Toute la raison d'être de l'initiative de la droite dure reposait en effet sur l'idée que la classe politique – Conseil fédéral, Parlement, partis – avait trahi la volonté populaire exprimée en 2010 avec l'acceptation de la première initiative de l'UDC sur le renvoi des délinquants étrangers. Depuis le lancement de sa seconde initiative en 2012 jusqu'à ces derniers jours, l'UDC se campait en seule dépositaire légitime de ce que le peuple voulait et pensait. Héraut de la souveraineté populaire, le parti croyait infliger une cruelle leçon de démocratie aux institutions, aux partis, aux médias, à toute cette intelligentsia « droit de l'hommiste » qu'elle abhorre et qu'elle brocarde à chaque meeting.

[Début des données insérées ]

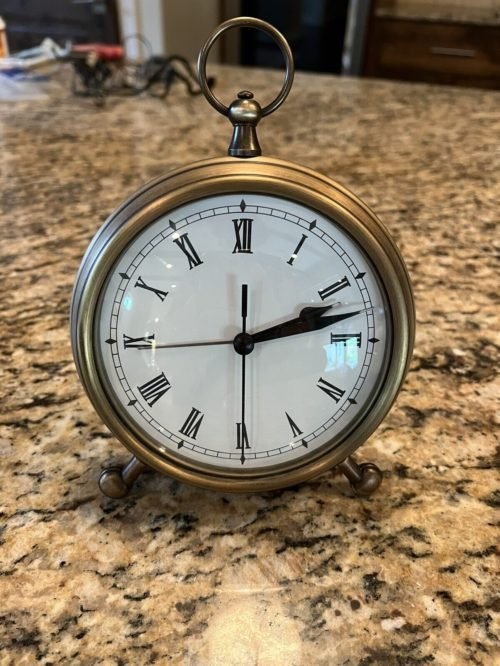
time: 2:12
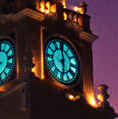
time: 5:59
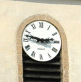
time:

Eh bien non : le peuple ne semble pas se sentir trahi par la manière dont le législateur, après le vote de 2010, a choisi de réserver malgré tout la marge d'appréciation des juges, ceci afin de tenir compte des principes essentiels de l'Etat de droit et d'éviter de placer la Suisse en contradiction avec la Convention européenne des droits de l'Homme et l'accord sur la libre circulation des personnes avec l'UE.

Le peuple ne s'élève contre cette traduction libre de la première initiative. Le peuple ne s'élève pas contre le droit international et les juges étrangers. Le vote des Suisses, si les projections se confirment, sera un vote de confiance en faveur des institutions et des principes qui les sous-tendent, en particulier celui de la séparation des pouvoirs et du respect des traités.

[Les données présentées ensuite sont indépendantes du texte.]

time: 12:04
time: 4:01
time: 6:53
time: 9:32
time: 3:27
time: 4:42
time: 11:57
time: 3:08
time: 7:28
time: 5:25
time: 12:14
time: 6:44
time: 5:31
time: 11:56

Un «non» qui revient de loin 

Il reste néanmoins à comprendre en profondeur pourquoi cette fois, après de nombreux scrutins qui semblaient démontrer le contraire, les électeurs seront restés majoritairement sourds aux appels incantatoires de l'UDC, brandissant le respect de la volonté populaire comme un sceptre. Lassitude des citoyens face aux ficelles dont l'UDC use et abuse ? Impression d'être pris en otages ? Prise de conscience des enjeux juridiques et internationaux particulièrement délicats en cas d'acceptation ? 

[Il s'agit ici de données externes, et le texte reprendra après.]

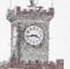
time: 3:43
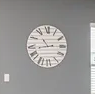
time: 10:43
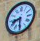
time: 8:30
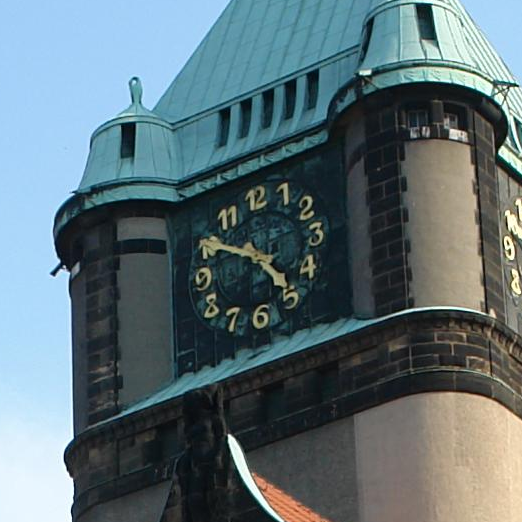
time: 4:50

La mobilisation du camp du non à partir de la fin janvier aura en tout cas été impressionnante et a eu sans nul doute un impact déterminant sur le résultat de dimanche. Les adversaires reviennent pourtant de très loin. La tragédie parisienne de novembre, le débat qui s'en est suivi en France sur la déchéance de nationalité, puis les agressions de Cologne ont créé un climat peu propice à l'expression de scrupules juridiques, mais très favorable en revanche aux solutions expéditives.

Pour ne rien arranger, les milieux économiques avaient décidé ne pas investir de fonds dans une campagne qui, arguaient-ils, ne touchait pas directement leurs intérêts. Le retournement auquel on a assisté ces dernières semaines, la force de protestation exprimée par le camp du non n'en sont que plus remarquables – et la défaite de l'UDC plus significative encore, dans un contexte qui aurait dû lui être favorable.

Une victoire de courte durée

Mais le répit, si la victoire du non se confirme, sera de courte de durée. La mise en application de l'initiative contre l'immigration de masse, elle, ne devrait pas pouvoir se faire sans un nouveau scrutin populaire, qui promet une campagne houleuse. Et un autre affrontement se profile déjà sur les juges étrangers, avec l'initiative de l'UDC, actuellement en phase de récolte des signatures, pour la primauté de la volonté populaire sur le droit international.

Les thématiques qui ont animé la campagne de ces dernières semaines ne vont donc pas disparaître de l'agenda politique, mais l'échec annoncé de l'UDC ce dimanche marquera peut-être un tournant.